What was especially interesting on this score was that the following evening, again while essentially channel-surfing, I came upon an episode of Michael Wood's "In Search of Shakespeare," which originally aired in 2004, but you know how PBS recycles programs ad infinitum.  I had actually seen this 4-part series a while back, but now found this particular episode interesting, because Wood was busy explaining what Shakespeare might have been doing -- where he might have been -- between the time he was a teenaged father with an older wife he'd "had" to marry, in Stratford, and his first appearance in London (at least by 1592, and probably by about 1589). The possibilities Wood came up with -- off in Lancashire, which was the seat of much of the Catholic resistance to the Protestant reign of Elizabeth I (Shakespeare's family had been staunchly Catholic, and had been
persecuted as a result) -- seemed a bit far-fetched to me.  What the episode mainly shows is how much about the life of Shakespeare is pure speculation, at best, educated guesses.

Immediately following on the heels of Derek Jacobi's examination of "Richard II" came Jeremy Irons' episode on the Henrys: "Henry IV," Parts I and II, and "Henry V."  Irons appears as Henry IV -- an aging version of the young Henry Bolingbrook who had stolen Richard II's crown -- in Parts I and II, made for the BBC in 2012.  So we saw clips from that telecast, as well as interviews with the young actor (Tom Hiddleston) who played Prince Hal, who eventually becomes Henry V, and goes on to be Laurence Olivier or Kenneth Branaugh, in the best-known filmed versions of that particular play.  We got lots of psychological analysis on the importance of the father/son relationship in these plays.

An interesting aside: Irons played Richard II in a production of the Royal Shakespeare Co. that I saw in 1986 in Stratford.  I remember not being particularly impressed by his Richard, who didn't just seem weak, but totally ineffectual.  By contrast Jacobi's Richard was full of energy.  Irons does not go in much for energetic performances, but rather a kind of languid elegance.  But how would someone who was languidly elegant manage to hold people in thrall for as long as Richard did?  Yes, well.  A question for the critics.

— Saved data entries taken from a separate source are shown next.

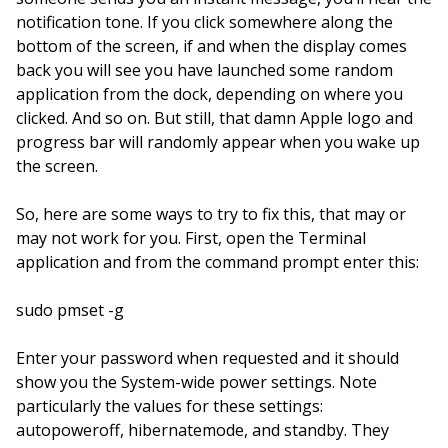
notification tone. If you click somewhere along the
bottom of the screen, if and when the display comes
back you will see you have launched some random
application from the dock, depending on where you
clicked. And so on. But still, that damn Apple logo and
progress bar will randomly appear when you wake up
the screen.
So, here are some ways to try to fix this, that may or
may not work for you. First, open the Terminal
application and from the command prompt enter this:
sudo pmset -g
Enter your password when requested and it should
show you the System-wide power settings. Note
particularly the values for these settings:
autopoweroff, hibernatemode, and standby. They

So after watching these two programs on Friday night, and catching some of Wood's search for Shakespeare the following day, it seemed only a natural progression to decide to watch my video recording of "Shakespeare in Love," which I saw and loved on the big screen when it came out in 1997.  And which I loved all over again when I watched it late Saturday night.  It really is a perfect movie.  Perfect casting, with everyone turning in superlative performances, perfect looking -- you would just swear that that was exactly what rough and tumble London looked like in the 1590s -- wonderfully funny, and romantic, and absolutely full to the brim with fine renderings of the words of Shakespeare.  A movie that reminds you of the importance of theatre, in the lives of human beings.

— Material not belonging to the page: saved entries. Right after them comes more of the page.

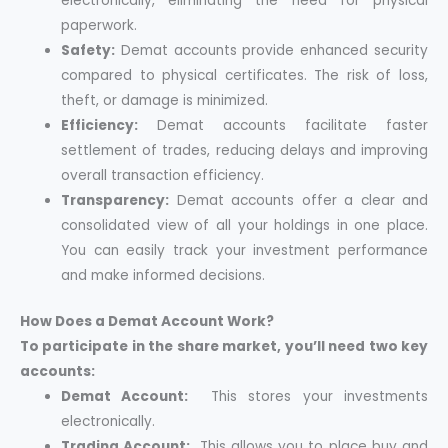
electronically, eliminating the need for physical
paperwork.
Safety:
Demat accounts provide enhanced security
compared to physical certificates. The risk of loss,
theft, or damage is minimized.
Efficiency:
Demat accounts facilitate faster
settlement of trades, reducing delays and improving
overall transaction efficiency.
Transparency:
Demat accounts offer a clear and
consolidated view of all your holdings in one place.
You can easily track your investment performance
and make informed decisions.
How Does a Demat Account Work?
To participate in the share market, you’ll need two key
accounts:
Demat Account:
This stores your investments
electronically.
Trading Account:
This allows you to place buy and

Which takes me to the main point of this posting.  All of this -- the watching of these very interesting programs, and then this wonderful movie, as well as, no doubt, the making of these shows, acting in them, directing them, being any part of the various productions -- all of this is so much more enjoyable, so much more satisfying, than almost any aspect of our current reality that you can name (this country's disfunctional Congress, the divisive gun control controversy, not to mention the almost daily shootings taking place in this country, the ever-worsening economic situation in Europe, which besides being very hard on all those out-of-work Europeans, could adversely affect the U.S.'s tentative economic improvement, the ever-worsening political situation in Egypt, the never-ending and seemingly hopeless enmity between Israel and the Palestinians, ones own problems with health/work/lack of money) that one has to wonder: why bother with that reality?  Who needs that stuff?  Let's go to a play.  Or...hey gang, let's put on a show!